* _Okuma parçası_
----
Şu örnekleri bir karşılaştıralım.
Bir köy dolmuşunda rastlanan sohbet ve etkileşimle şehirlerde yüzlerce kişilik araçlarda yolculuk edenlerin sohbet ve etkileşimlerini..
Yahut da müstakil yaşamların olduğu köylerdeki insanların birbirlerini ne derece tanıyıp sosyal ilişkiler geliştirdiği ile bir köy dolusu insanın tıka basa yaşadığı apartmanlardaki insanların sosyal etkileşim ve birbirlerini tanıma oranlarını..
Elbette müstakil yaşamlara sahip insanların daha sosyal ve daha güçlü olduklarını göreceğiz.
Halbuki genel teamüllere bakacak olsaydık, milyonlarca insanın yığıldığı şehirlerde, bir köy dolusu insanın bir adım mesafede yaşadığı apartmanlarda, yüzlerce insanın balık istifi seyahat ettiği araçlarda sosyalleşme patlaması yaşanmalıydı.
----
Sayfa görüntüleri ve çıkarılan metin

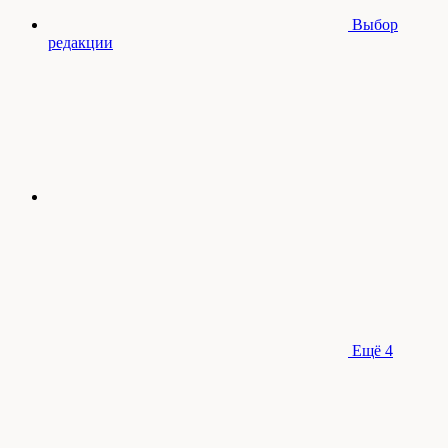
Выбор
редакции
Ещё
4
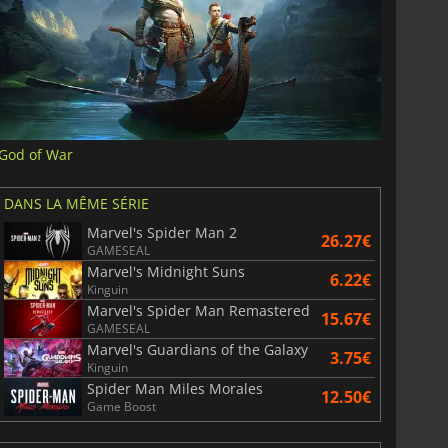
God of War
DANS LA MÊME SÉRIE
Marvel's Spider Man 2
26.27€
GAMESEAL
Marvel's Midnight Suns
6.22€
Kinguin
Marvel's Spider Man Remastered
15.67€
GAMESEAL
Marvel's Guardians of the Galaxy
3.75€
Kinguin
Spider Man Miles Morales
12.50€
Game Boost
----
* _Cevaplanacak sorular_
1. Okuma parçasına göre genel teamüllere bakılsaydı şehirlerde neden bir sosyalleşme patlaması yaşanması gerekirdi? Cevabı bir ila üç cümleyle verin.
2. Verilen satırların tamamını düzenleyin. "Kinguin" geçen her yerde onu "KINGUIN" ile değiştirin ve geri kalan her şeyi olduğu gibi bırakın. Resimleri cevaba almayın.

* _Beklenen sonuçlar_
1. Şehirlerde milyonlarca insan yığılmış durumdadır. Apartmanlarda bir köy dolusu insan birbirine bir adım mesafede yaşar ve araçlarda yüzlerce insan balık istifi yolculuk eder. Genel teamüllere göre bu kalabalık bir sosyalleşme patlaması doğurmalıydı.

2.
Выбор
редакции
Ещё
4
God of War
DANS LA MÊME SÉRIE
Marvel's Spider Man 2
26.27€
GAMESEAL
Marvel's Midnight Suns
6.22€
KINGUIN
Marvel's Spider Man Remastered
15.67€
GAMESEAL
Marvel's Guardians of the Galaxy
3.75€
KINGUIN
Spider Man Miles Morales
12.50€
Game Boost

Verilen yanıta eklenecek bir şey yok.